In theory, the Justice Department could move quickly, declare the currently paused process left over from the Biden administration finished and publish a final rule in the Federal Register, the official record of what the federal government does – after which time final rules are usually effective in 30 days.
But there are complications. Critics dragged the Biden administration rescheduling process for taking too long, in part because the DOJ adhered to the process: taking public comment, responding to some of them, scheduling hearings before an administrative law judge – that is, building a record should the question come up in court of whether federal law was followed.
Legalization opponents have vowed to sue to stop rescheduling no matter what. If corners are cut and cannabis foes can convince a federal judge that the process wasn’t right, rescheduling could end up stuck in the courts. And United States court is rarely an expeditious process.
Does marijuana rescheduling mean 280E no longer applies in 2025? Is 280E relief retroactive?
For many operators, the top question relates to tax relief, how much of it and when. “Everybody’s super excited about not having to deal with 280E,” said Rachel Gillette, a Denver-based partner at Holland & Hart, in the understatement of the year.

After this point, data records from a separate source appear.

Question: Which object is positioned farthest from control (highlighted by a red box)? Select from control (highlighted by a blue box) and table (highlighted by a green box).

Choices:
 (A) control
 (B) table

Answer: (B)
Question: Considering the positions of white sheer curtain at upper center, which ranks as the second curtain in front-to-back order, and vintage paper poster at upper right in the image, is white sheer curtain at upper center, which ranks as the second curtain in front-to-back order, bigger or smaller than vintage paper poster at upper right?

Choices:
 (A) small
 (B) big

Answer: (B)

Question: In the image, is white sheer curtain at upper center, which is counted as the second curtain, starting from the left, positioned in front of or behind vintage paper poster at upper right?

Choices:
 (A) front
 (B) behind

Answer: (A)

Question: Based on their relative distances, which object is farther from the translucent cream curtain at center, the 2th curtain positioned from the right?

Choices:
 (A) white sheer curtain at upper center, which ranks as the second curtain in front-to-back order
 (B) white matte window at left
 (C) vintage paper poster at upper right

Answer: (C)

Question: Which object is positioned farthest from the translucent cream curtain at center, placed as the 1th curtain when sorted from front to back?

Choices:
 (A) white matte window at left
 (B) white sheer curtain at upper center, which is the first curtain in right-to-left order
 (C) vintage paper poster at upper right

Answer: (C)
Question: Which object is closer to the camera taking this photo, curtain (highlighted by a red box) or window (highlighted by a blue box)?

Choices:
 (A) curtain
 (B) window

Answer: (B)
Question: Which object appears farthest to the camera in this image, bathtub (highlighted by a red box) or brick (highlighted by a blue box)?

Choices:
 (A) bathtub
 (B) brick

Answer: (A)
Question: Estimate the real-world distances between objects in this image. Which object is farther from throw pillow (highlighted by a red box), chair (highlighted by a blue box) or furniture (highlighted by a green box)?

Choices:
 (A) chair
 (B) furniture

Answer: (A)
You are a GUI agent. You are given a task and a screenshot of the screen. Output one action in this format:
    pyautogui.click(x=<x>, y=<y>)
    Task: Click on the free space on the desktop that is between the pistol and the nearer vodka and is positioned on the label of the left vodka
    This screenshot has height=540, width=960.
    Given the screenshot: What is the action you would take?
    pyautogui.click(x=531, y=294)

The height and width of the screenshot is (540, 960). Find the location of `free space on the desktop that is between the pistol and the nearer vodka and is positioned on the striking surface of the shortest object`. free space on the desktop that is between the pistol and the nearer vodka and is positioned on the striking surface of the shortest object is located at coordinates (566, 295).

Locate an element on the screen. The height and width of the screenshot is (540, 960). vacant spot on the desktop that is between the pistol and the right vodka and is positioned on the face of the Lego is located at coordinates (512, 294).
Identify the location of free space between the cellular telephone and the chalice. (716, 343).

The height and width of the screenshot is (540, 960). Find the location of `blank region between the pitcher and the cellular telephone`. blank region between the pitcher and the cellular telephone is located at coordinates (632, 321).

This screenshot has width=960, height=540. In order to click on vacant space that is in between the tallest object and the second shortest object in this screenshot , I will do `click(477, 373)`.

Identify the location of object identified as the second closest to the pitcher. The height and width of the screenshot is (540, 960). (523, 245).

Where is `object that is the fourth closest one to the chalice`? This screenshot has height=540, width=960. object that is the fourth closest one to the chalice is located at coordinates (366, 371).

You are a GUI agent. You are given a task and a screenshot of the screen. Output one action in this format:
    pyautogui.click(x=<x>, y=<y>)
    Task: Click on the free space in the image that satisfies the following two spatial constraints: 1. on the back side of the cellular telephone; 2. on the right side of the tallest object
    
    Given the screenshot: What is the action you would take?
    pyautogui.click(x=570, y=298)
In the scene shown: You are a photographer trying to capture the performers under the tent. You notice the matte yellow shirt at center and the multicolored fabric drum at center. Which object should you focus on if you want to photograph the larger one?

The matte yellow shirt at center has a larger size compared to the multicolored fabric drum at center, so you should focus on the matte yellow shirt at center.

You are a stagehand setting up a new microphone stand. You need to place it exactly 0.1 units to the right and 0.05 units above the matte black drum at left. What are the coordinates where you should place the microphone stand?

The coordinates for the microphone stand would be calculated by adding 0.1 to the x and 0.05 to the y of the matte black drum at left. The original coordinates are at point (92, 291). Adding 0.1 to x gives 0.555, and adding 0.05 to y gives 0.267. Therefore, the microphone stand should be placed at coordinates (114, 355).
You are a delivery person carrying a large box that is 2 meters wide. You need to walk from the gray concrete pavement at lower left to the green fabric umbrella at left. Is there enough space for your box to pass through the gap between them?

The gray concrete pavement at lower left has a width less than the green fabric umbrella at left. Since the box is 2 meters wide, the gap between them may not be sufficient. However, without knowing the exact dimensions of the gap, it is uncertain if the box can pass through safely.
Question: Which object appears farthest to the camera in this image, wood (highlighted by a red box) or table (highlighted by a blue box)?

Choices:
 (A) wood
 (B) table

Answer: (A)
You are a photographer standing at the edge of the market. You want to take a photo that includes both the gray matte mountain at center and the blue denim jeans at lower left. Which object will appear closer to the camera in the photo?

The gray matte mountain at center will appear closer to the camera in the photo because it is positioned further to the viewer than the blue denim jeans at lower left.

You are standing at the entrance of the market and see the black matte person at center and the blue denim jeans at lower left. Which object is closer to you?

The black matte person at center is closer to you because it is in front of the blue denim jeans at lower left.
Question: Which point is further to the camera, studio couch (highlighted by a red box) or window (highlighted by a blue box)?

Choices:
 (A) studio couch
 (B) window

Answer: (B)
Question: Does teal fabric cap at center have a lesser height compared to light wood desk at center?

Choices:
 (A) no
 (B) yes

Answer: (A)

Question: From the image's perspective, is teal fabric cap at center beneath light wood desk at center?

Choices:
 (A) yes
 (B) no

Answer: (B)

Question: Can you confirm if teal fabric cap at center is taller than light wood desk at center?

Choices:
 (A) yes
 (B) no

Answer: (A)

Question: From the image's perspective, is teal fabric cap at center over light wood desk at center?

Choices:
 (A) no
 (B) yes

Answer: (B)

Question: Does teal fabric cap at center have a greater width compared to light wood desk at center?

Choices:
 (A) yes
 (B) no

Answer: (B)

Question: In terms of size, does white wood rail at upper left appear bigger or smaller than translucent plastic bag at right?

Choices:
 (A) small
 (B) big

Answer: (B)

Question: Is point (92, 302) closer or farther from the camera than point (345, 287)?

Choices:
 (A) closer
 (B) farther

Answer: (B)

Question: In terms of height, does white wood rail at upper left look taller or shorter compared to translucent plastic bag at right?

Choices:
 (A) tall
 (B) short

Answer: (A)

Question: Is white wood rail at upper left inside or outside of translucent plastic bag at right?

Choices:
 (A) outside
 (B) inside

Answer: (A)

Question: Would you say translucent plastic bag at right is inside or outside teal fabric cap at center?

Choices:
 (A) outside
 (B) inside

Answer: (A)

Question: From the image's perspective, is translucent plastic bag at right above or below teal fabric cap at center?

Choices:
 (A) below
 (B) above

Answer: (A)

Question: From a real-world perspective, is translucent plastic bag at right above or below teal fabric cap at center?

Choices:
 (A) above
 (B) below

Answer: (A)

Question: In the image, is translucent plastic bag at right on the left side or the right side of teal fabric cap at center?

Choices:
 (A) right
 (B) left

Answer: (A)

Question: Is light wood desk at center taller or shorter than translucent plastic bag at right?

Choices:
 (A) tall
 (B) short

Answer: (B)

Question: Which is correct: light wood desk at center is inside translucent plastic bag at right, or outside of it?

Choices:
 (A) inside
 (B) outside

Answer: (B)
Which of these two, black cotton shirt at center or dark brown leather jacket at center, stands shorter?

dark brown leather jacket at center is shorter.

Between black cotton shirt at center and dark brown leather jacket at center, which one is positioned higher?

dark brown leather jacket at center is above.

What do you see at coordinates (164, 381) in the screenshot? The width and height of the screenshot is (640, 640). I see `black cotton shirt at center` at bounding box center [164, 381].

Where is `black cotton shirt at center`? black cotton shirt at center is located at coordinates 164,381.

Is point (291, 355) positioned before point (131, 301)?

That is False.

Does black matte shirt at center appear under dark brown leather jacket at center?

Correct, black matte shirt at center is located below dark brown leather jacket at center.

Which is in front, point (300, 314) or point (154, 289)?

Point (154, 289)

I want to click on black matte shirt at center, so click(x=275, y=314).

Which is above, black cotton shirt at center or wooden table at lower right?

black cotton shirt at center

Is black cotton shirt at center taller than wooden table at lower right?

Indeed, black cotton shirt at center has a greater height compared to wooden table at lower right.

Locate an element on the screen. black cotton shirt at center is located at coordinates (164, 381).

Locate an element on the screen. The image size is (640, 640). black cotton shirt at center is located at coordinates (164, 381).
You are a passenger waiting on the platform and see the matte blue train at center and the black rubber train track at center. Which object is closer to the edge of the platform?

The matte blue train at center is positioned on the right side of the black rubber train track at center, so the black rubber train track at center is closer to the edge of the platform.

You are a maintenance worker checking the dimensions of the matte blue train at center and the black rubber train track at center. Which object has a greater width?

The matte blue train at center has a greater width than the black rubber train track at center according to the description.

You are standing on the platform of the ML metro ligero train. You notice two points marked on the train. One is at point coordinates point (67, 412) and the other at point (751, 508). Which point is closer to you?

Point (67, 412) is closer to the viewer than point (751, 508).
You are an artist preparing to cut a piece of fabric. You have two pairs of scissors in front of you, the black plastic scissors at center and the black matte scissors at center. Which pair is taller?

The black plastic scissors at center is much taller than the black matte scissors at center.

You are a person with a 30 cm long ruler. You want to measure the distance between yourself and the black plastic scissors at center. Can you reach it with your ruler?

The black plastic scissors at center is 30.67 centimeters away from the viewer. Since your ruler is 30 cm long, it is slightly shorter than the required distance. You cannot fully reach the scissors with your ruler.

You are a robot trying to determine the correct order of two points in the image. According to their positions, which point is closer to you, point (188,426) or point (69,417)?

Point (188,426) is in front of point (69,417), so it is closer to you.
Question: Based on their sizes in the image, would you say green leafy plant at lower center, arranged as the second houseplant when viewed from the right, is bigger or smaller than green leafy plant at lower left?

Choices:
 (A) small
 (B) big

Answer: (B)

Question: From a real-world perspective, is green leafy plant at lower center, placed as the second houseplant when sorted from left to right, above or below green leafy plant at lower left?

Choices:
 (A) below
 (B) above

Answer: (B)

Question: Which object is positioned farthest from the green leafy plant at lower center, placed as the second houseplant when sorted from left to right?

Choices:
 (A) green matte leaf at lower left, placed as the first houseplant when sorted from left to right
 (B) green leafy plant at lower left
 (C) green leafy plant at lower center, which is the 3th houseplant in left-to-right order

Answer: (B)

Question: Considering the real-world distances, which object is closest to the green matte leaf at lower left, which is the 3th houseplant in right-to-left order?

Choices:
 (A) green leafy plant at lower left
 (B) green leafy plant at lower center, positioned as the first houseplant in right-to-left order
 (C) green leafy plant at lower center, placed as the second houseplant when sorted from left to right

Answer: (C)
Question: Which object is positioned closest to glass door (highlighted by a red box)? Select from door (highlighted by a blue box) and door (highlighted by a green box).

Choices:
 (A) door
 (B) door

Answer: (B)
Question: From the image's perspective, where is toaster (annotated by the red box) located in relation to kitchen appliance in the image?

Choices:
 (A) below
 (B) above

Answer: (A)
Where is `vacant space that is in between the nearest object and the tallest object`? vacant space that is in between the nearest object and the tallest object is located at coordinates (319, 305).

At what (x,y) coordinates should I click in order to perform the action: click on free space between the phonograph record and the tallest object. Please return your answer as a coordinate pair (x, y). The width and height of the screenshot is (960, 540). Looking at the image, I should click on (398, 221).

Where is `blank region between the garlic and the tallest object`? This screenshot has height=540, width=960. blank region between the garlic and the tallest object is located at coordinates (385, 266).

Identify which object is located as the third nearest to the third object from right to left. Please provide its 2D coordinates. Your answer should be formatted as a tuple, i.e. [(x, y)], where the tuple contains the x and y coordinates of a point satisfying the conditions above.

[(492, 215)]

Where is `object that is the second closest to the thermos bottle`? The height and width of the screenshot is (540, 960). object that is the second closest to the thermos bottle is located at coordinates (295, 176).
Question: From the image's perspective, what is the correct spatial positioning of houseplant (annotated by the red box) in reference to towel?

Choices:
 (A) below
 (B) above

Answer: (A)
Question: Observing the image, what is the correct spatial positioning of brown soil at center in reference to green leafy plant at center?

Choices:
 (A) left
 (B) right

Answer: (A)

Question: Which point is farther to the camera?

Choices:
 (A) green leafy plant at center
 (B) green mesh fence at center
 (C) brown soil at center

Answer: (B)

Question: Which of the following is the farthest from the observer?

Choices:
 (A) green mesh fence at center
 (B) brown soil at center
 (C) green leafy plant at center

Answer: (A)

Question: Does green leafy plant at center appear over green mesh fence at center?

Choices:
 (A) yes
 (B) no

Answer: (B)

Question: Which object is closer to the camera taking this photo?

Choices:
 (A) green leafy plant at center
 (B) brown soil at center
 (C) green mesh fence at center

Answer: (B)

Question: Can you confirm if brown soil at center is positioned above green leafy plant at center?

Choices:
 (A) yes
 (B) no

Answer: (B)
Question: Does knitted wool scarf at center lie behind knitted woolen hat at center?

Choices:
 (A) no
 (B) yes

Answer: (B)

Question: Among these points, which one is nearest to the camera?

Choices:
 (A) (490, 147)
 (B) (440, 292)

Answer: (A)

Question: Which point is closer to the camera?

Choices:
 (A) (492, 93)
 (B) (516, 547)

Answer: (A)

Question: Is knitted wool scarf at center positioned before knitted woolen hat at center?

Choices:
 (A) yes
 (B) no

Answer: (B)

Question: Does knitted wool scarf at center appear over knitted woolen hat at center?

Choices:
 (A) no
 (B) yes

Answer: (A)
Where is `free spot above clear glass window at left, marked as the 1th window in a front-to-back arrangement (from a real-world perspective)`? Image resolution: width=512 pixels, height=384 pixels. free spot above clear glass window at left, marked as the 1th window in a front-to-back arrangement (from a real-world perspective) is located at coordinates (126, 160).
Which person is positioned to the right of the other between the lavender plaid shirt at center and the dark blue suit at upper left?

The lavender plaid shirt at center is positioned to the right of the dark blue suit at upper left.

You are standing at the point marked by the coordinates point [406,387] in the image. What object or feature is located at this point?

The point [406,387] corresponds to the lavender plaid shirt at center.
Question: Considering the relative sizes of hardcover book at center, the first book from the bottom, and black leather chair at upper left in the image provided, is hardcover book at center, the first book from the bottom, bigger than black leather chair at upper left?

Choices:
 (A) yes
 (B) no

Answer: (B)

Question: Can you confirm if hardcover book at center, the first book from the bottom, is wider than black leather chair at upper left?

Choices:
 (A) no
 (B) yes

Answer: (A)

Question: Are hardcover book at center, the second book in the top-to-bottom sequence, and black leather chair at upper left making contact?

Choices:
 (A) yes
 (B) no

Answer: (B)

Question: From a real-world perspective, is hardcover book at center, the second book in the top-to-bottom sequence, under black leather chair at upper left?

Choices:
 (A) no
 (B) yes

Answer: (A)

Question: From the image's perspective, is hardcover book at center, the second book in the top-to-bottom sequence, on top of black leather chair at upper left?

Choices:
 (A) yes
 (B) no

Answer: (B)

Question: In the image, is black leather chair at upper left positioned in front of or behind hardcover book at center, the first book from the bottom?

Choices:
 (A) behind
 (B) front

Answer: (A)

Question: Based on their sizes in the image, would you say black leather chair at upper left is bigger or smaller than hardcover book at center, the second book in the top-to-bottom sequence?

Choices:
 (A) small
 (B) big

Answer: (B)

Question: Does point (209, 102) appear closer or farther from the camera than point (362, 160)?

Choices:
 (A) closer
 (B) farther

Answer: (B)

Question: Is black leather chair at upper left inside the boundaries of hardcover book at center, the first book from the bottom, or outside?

But some operators appear to be ready to file their 2025 returns free from 280E or go even further and file amended returns going back years. They are certainly free to do so, but that seems to guarantee a fight with the Internal Revenue Service in tax court – which is probably where the issue was destined, anyway.
Keep in mind cannabis remains Schedule 1 until the above process plays out – that is, until sometime in 2026 at the earliest. That means cannabis was Schedule 1 for all of 2025 – which means 280E applies.
As some tax experts recently noted in Bloomberg Law, the Internal Revenue Service has generally never allowed retroactive amendments to prior year returns based on changes in the law. (Think about it this way: marijuana legalization has allowed certain past offenses expunged but only because of accompanying changes in the law allowing for expungements; Congress could in theory also allow past 280E bills wiped out, but seems unlikely to do so.)
“That’s the official position of the IRS,” Gillette noted.
However, that doesn’t mean some enterprising cannabis operators won’t push the issue anyway and file amended returns for past years and/or 2025 returns claiming immunity. But that means spoiling for a fight.
“Everything can be argued by a lawyer,” Gillette noted.